Explosion à Beyrouth : "L'urgence, c'est de faire passer le Liban de la tutelle iranienne à un mandat de l'ONU", estime un spécialiste

"L'urgence, aujourd'hui, c'est de faire passer le Liban de la tutelle iranienne à un mandat de l'ONU pour lui permettre de renaître de ses cendres", analyse le politologue et directeur-fondateur de l'Observatoire des pays arabes, Antoine Basbous, mardi 3 août sur franceinfo, alors que le Liban s'enlise un an après une géante explosion mortelle à Beyrouth.
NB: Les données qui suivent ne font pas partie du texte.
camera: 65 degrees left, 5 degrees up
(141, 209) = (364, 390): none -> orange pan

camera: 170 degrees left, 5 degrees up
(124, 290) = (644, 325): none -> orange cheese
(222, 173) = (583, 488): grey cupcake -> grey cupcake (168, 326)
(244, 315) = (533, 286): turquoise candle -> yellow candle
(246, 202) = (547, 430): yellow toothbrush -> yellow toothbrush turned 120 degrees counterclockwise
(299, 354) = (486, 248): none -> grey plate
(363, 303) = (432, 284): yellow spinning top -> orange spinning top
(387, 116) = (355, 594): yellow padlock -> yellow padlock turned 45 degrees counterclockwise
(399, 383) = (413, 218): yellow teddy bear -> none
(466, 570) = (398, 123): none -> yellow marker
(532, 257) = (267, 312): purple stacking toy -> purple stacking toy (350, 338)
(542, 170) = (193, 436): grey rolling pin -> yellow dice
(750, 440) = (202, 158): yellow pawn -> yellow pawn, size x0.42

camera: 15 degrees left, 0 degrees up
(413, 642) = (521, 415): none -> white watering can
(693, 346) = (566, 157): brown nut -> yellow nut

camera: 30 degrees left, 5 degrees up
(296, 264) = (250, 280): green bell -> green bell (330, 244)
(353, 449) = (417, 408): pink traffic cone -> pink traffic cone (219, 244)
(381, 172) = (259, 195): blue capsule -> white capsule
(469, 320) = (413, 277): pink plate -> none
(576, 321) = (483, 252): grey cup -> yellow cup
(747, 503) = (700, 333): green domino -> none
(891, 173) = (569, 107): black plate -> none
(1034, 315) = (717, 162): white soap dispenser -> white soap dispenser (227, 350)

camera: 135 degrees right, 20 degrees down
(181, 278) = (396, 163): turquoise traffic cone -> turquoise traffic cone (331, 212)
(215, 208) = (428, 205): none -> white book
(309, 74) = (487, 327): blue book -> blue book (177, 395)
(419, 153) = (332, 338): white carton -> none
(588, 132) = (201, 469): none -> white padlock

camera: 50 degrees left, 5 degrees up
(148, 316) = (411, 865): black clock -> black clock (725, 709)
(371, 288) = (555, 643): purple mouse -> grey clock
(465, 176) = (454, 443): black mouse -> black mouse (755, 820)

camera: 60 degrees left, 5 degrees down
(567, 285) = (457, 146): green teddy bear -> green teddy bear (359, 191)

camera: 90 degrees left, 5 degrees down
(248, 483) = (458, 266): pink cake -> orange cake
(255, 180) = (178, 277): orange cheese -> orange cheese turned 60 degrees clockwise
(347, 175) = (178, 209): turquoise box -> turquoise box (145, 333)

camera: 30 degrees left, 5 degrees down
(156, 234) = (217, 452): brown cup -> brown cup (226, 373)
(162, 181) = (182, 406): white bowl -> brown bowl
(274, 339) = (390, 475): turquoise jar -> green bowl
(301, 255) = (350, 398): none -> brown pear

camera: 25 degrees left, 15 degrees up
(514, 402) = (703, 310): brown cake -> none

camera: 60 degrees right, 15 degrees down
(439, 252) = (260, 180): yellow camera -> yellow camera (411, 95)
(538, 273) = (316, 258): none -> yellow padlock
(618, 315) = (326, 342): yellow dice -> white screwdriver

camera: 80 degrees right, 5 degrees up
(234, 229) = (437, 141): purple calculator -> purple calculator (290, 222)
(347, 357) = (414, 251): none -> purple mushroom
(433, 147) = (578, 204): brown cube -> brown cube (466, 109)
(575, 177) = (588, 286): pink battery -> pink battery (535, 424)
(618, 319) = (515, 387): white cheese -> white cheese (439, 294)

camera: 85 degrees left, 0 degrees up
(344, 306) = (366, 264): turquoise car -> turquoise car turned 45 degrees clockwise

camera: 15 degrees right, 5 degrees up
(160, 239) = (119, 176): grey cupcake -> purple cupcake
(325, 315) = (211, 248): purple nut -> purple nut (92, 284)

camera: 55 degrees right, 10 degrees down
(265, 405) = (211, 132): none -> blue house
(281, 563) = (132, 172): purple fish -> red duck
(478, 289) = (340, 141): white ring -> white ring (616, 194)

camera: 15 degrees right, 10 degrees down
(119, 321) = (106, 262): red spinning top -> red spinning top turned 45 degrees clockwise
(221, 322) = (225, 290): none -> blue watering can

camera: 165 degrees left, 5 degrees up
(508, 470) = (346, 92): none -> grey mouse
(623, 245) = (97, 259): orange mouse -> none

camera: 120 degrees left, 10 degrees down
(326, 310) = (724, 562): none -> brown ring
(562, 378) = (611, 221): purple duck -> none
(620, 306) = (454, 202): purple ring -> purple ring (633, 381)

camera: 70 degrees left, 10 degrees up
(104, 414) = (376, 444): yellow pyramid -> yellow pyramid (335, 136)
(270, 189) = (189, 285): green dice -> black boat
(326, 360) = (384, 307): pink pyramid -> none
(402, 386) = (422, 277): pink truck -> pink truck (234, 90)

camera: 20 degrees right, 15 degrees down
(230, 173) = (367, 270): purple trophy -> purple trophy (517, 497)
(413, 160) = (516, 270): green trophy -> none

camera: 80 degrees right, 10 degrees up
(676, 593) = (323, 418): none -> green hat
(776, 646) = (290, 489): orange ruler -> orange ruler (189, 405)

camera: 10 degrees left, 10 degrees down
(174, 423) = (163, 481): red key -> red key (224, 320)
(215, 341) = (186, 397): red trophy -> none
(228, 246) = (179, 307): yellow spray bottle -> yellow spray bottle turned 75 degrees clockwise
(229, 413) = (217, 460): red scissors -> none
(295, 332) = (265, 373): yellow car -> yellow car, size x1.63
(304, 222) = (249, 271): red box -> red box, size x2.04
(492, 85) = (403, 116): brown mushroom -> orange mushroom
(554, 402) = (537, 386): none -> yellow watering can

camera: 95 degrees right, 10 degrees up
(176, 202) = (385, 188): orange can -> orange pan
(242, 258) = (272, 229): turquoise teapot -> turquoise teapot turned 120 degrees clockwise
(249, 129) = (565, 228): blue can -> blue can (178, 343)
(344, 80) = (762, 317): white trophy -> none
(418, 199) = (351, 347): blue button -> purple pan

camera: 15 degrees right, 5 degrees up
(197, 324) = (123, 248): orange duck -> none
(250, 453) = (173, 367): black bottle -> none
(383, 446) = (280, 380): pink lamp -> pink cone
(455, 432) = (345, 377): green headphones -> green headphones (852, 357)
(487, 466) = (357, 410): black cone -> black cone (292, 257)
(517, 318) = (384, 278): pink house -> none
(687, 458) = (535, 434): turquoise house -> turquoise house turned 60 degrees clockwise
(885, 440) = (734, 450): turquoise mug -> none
franceinfo : Le volontarisme français a-t-il abouti à quelque chose au Liban ?

Antoine Basbous : Il a le mérite d'exister. Il a apporté une aide humanitaire et fait connaître cette cause du malheureux Liban. Mais, à vrai dire, le nœud du problème n'est pas l'aide humanitaire. Le problème est politique et aucun des pays n'ose vraiment l'affronter directement de peur des représailles. C'est un pays qui est en quelque sorte soumis à l'Iran, qui a fait main basse sur le Liban à travers son bras armé, le Hezbollah. Celui-ci veut maintenir le statu quo, c'est-à-dire contrôler tous les pouvoirs, les frontières, le port, l'aéroport, les finances et la contrebande vers la Syrie qui l'enrichit. Donc, si réforme il devait y avoir, comme le préconisait le président français, cela lui fera perdre ce contrôle et...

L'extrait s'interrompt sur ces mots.